6 tablespoons unsalted butter, cut into cubes

4 tablespoons extra-virgin olive oil

4 cloves garlic, minced

1/2 teaspoon crushed red pepper flakes

1 cup dry white wine

Finely grated zest of 1 lemon

1 1/2 pounds medium peeled and deveined shrimp, tails removed

Kosher salt and freshly ground pepper

6 cups zucchini noodles, from 2 medium zucchinis (about 1 pound)  
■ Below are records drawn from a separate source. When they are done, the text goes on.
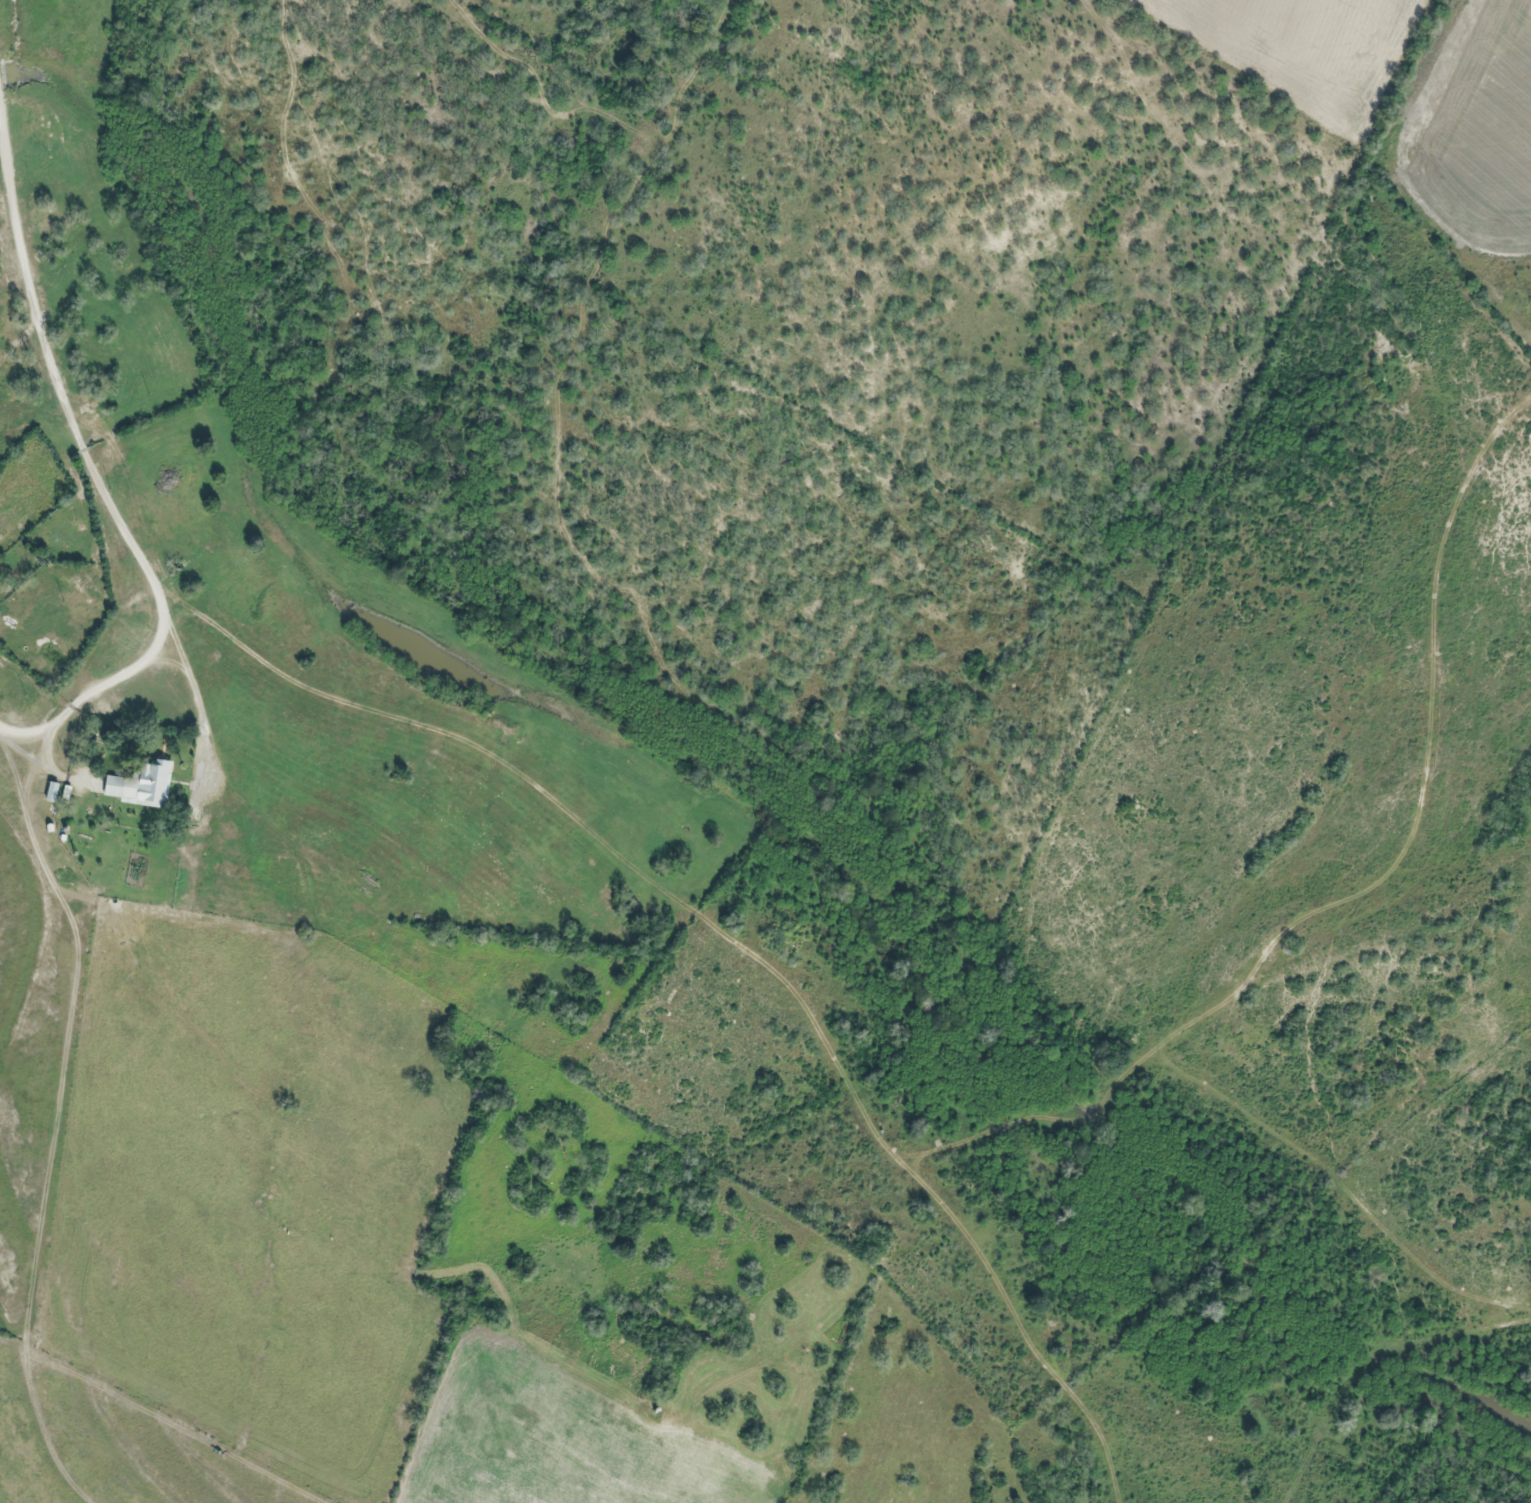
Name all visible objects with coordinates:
road: (27, 289)
road: (166, 620)
road: (1426, 764)
building: (136, 785)
road: (735, 942)
road: (1235, 1076)

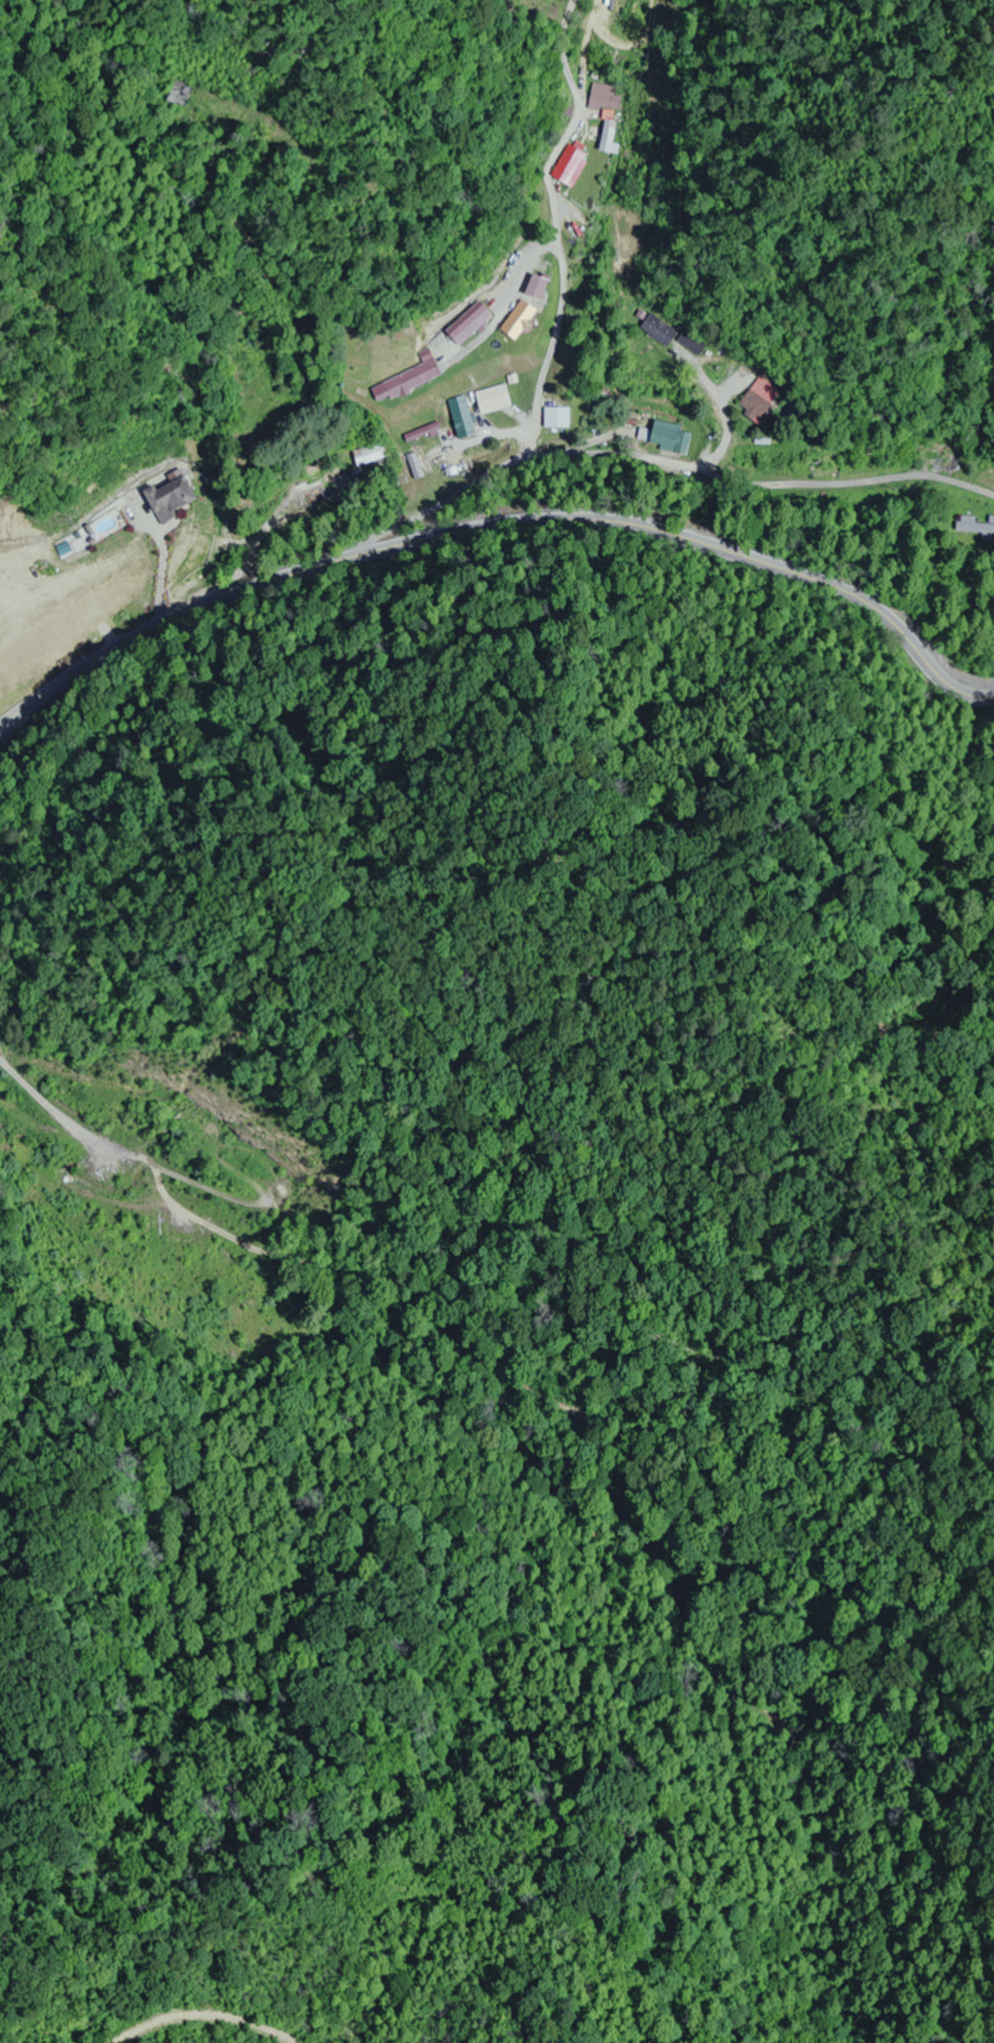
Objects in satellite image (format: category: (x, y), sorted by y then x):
building: (180, 92)
building: (605, 97)
building: (609, 138)
building: (570, 165)
road: (543, 219)
building: (536, 287)
building: (519, 320)
building: (473, 328)
building: (659, 330)
building: (693, 342)
building: (412, 380)
building: (494, 400)
building: (755, 407)
building: (558, 418)
building: (463, 420)
building: (671, 438)
road: (404, 443)
road: (647, 448)
building: (371, 455)
building: (948, 460)
building: (830, 467)
building: (309, 495)
building: (170, 498)
road: (322, 499)
road: (499, 526)
building: (975, 529)
road: (285, 559)
building: (80, 611)
building: (28, 662)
1/4 cup roughly chopped fresh flat-leaf parsley 

Directions

Special equipment:
a vegetable spiralizer
  1. Heat the butter and 2 tablespoons oil in a large skillet over medium-high heat. Once the butter melts, add the garlic and red pepper flakes, and cook, stirring, until fragrant and the garlic is just golden, about 2 minutes. Add the wine and lemon zest and cook, reducing the sauce until the alcohol smell is gone and the sauce is a nice golden color, 4 to 5 minutes. Add the shrimp, 1/2 teaspoon salt and a few grinds of pepper and cook, stirring frequently, until the shrimp start to turn pink on the outside but are still translucent inside, about 3 minutes.
  2. Add the zucchini noodles and toss with tongs until they are well coated with the sauce and have wilted slightly, about 3 minutes. Season to taste with salt and pepper. 
  3. Transfer to a serving bowl, drizzle with the remaining 2 tablespoons olive oil, sprinkle with parsley.